DOCUMENT PASSAGE
We also deleted AST2 and AST1 in the GVM1 strain, which contains AST2wild type/AST2N406I, to further assess their importance for inhibitor tolerance. Deletion of AST2N406I in the GVM1 strain reduced tolerance to both low and high inhibitor concentrations (S6 Fig), consistent with the previous findings in this paper. Additional deletion of AST2wild type did not make a significant difference, consistent with the dominant effect of AST2N406I. Deletion of a single copy of AST1 in the GVM1 strain reduced tolerance to both low and high inhibitor levels (S6 Fig), further supporting an additional role for AST1 in inhibitor tolerance. The double ast1Δ/ast1Δ strain in the GVM1 background could not be obtained.
Presence of the AST2N406I and AST1D405I SNPs in whole-genome sequenced S. cerevisiae strains
We have screened the sequenced genomes of 1011 S. cerevisiae strains [44] for the possible occurrence of the AST2N406I and AST1D405I SNPs. While we could not find the AST1D405I SNP in any genome, the AST2N406I SNP was present in the genome of eight strains, derived from different natural or industrial environments (S7 Fig; Materials and Methods). We also evaluated their fermentation capacity in YPDX in the presence of 12 g/L HMF. All these strains showed a similar or better fermentation capacity under these conditions compared to GVM1, except for CLIB564 for which the fermentation capacity was much lower (S7 Fig).

Transcribed page contents
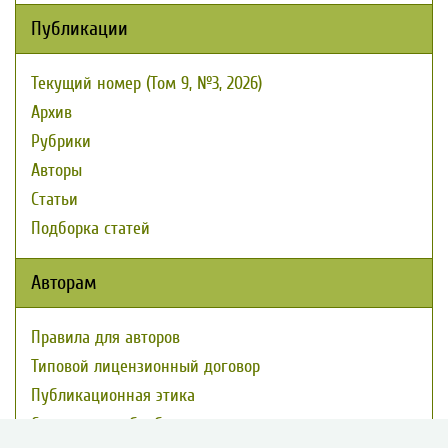
Публикации
Текущий номер (Том 9, №3, 2026)
Архив
Рубрики
Авторы
Статьи
Подборка статей
Авторам
Правила для авторов
Типовой лицензионный договор
Публикационная этика
Согласие на обработку персональных данных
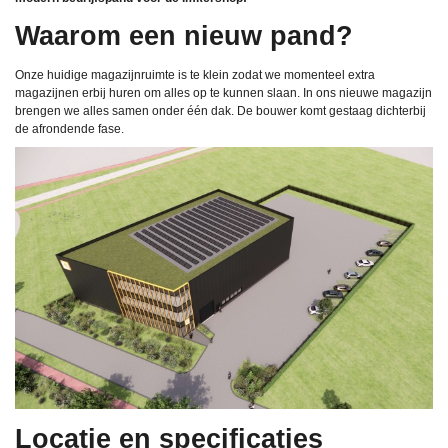
Waarom een nieuw pand?
Onze huidige magazijnruimte is te klein zodat we momenteel extra
magazijnen erbij huren om alles op te kunnen slaan. In ons nieuwe magazijn
brengen we alles samen onder één dak. De bouwer komt gestaag dichterbij
de afrondende fase.
Locatie en specificaties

TASKS
A: In the passage on yeast inhibitor tolerance, do these statements agree with the text? Answer yes or no for each, and quote the deciding words. (i) The AST1D405I SNP was found in eight of the sequenced genomes. (ii) No double ast1Δ/ast1Δ strain could be obtained in the GVM1 background. (iii) CLIB564 fermented better than GVM1 with 12 g/L HMF.
B: Translate this sentence from the passage on yeast inhibitor tolerance into Spanish: "Additional deletion of AST2wild type did not make a significant difference, consistent with the dominant effect of AST2N406I."

ANSWERS FOR THIS EXERCISE
A:
(i) No: "While we could not find the AST1D405I SNP in any genome"
(ii) Yes: "The double ast1Δ/ast1Δ strain in the GVM1 background could not be obtained."
(iii) No: "except for CLIB564 for which the fermentation capacity was much lower"

B: La deleción adicional de AST2 de tipo silvestre no produjo una diferencia significativa, lo que concuerda con el efecto dominante de AST2N406I.